[Record extracts]:
=== Begin Enclosure ===

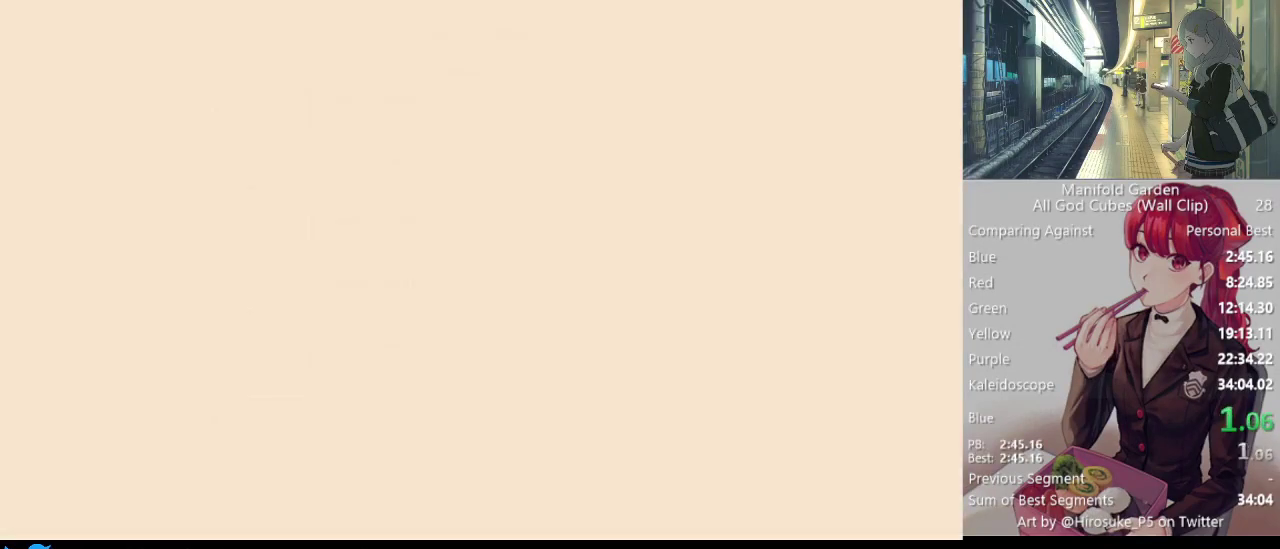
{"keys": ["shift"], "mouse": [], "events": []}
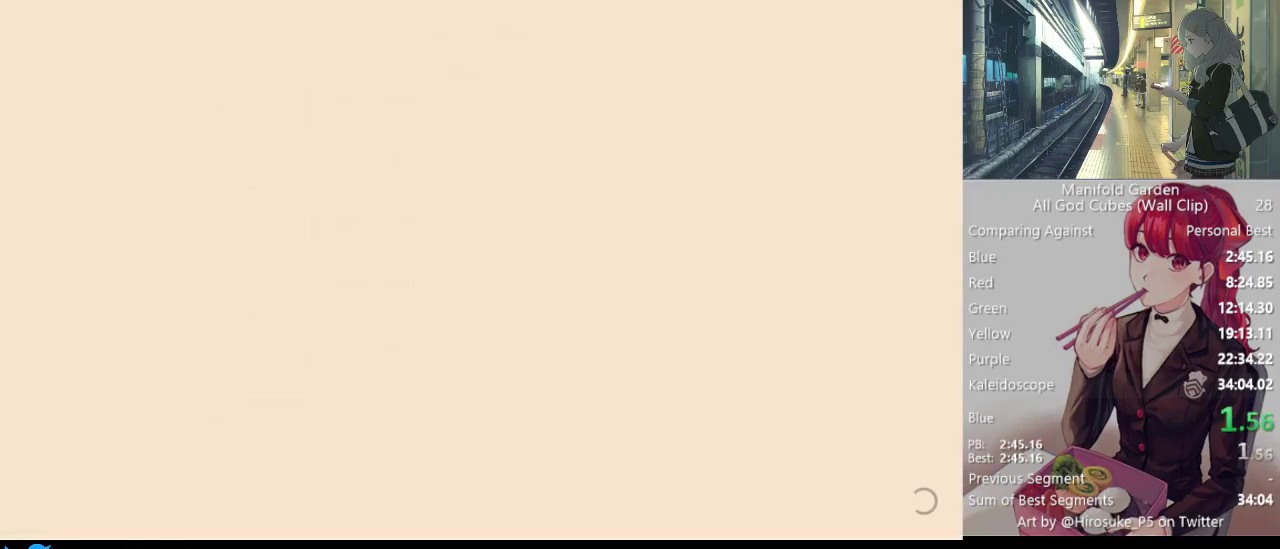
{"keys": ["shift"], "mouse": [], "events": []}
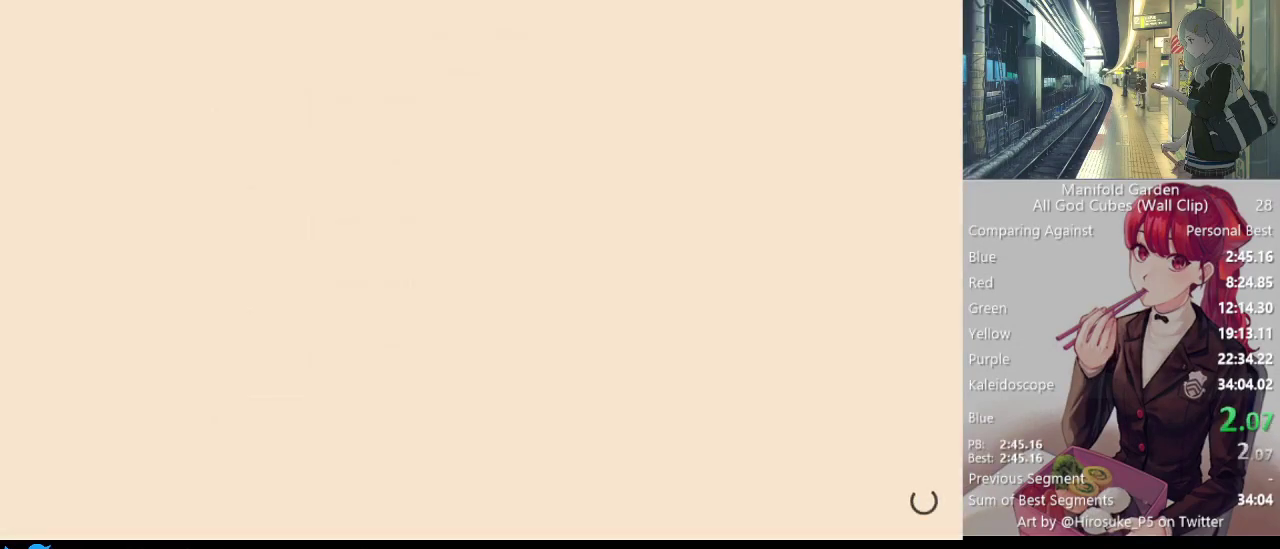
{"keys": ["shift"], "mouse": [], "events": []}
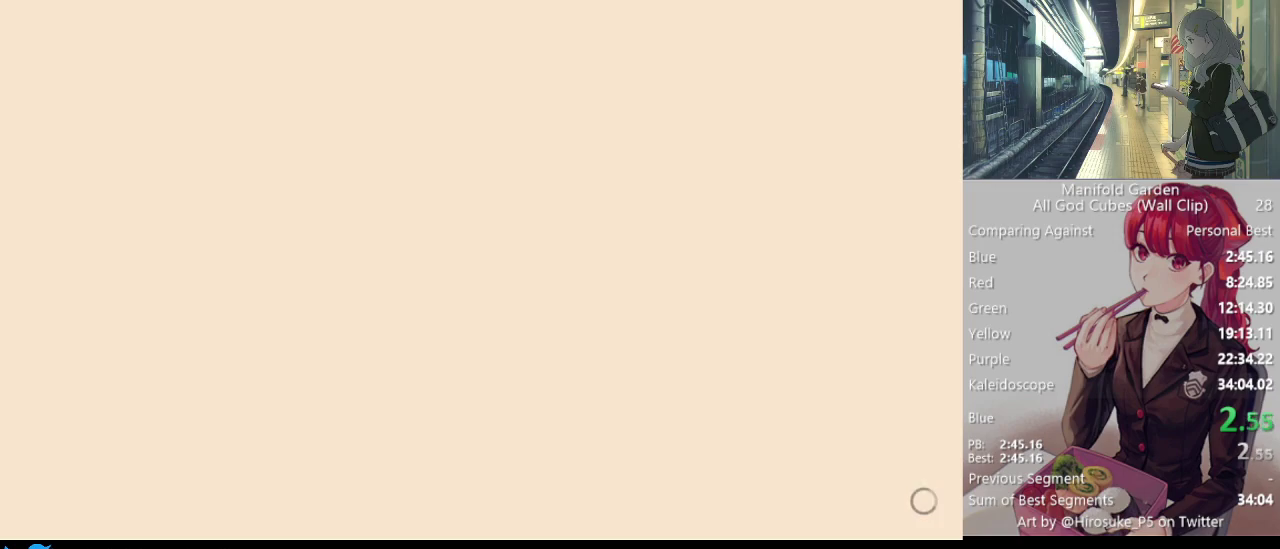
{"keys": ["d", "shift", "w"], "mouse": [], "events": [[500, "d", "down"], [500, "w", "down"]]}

=== End Enclosure ===
=== Begin Enclosure ===

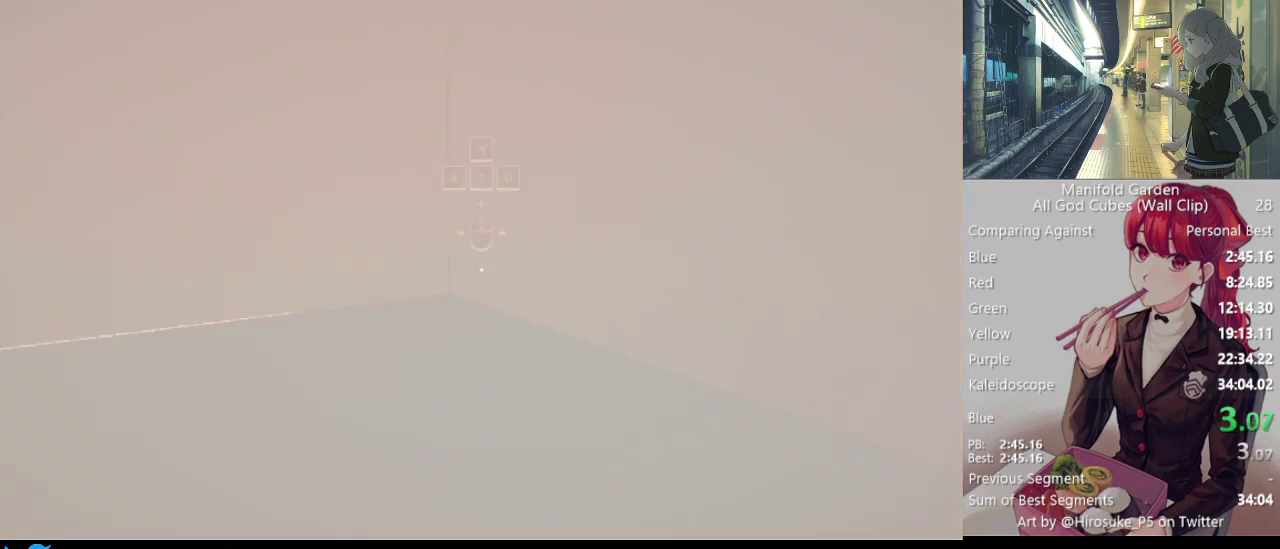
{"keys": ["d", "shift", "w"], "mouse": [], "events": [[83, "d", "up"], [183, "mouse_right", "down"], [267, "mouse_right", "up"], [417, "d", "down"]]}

=== End Enclosure ===

[Your assignment]: Tally the lines of the records that contain the word "down" and state the total alone.

[Response]: 2